[Before-and-after change records]

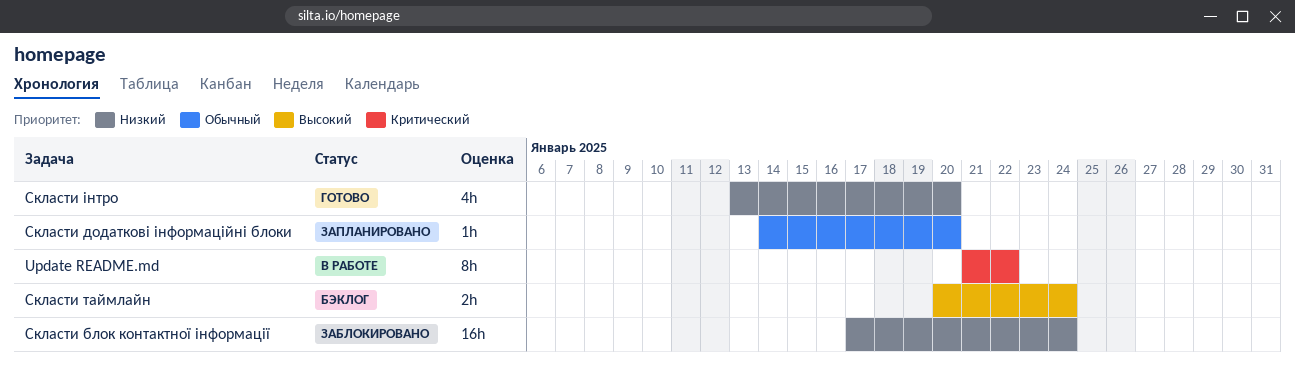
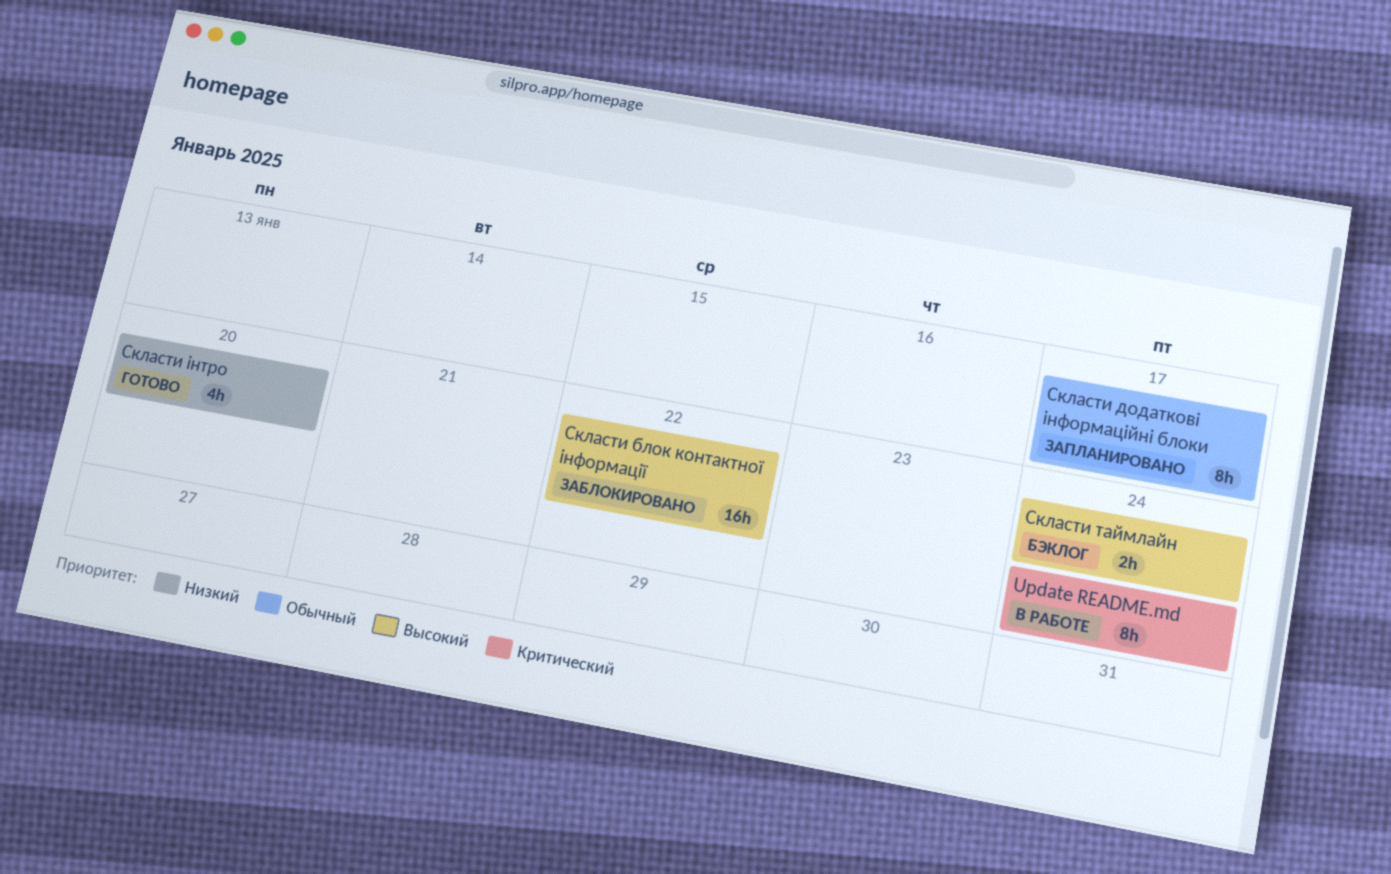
Update README.md, due: Jan 22 -> Jan 24
Скласти блок контактної інформації, priority: Низкий -> Высокий
Скласти блок контактної інформації, due: Jan 24 -> Jan 22
Скласти додаткові інформаційні блоки, estimate: 1h -> 8h
Скласти додаткові інформаційні блоки, due: Jan 20 -> Jan 17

# TASK PROMPT
Could you repeat all of the entries exactly, without any of the images?

# ANSWER BOX
Update README.md, due: Jan 22 -> Jan 24
Скласти блок контактної інформації, priority: Низкий -> Высокий
Скласти блок контактної інформації, due: Jan 24 -> Jan 22
Скласти додаткові інформаційні блоки, estimate: 1h -> 8h
Скласти додаткові інформаційні блоки, due: Jan 20 -> Jan 17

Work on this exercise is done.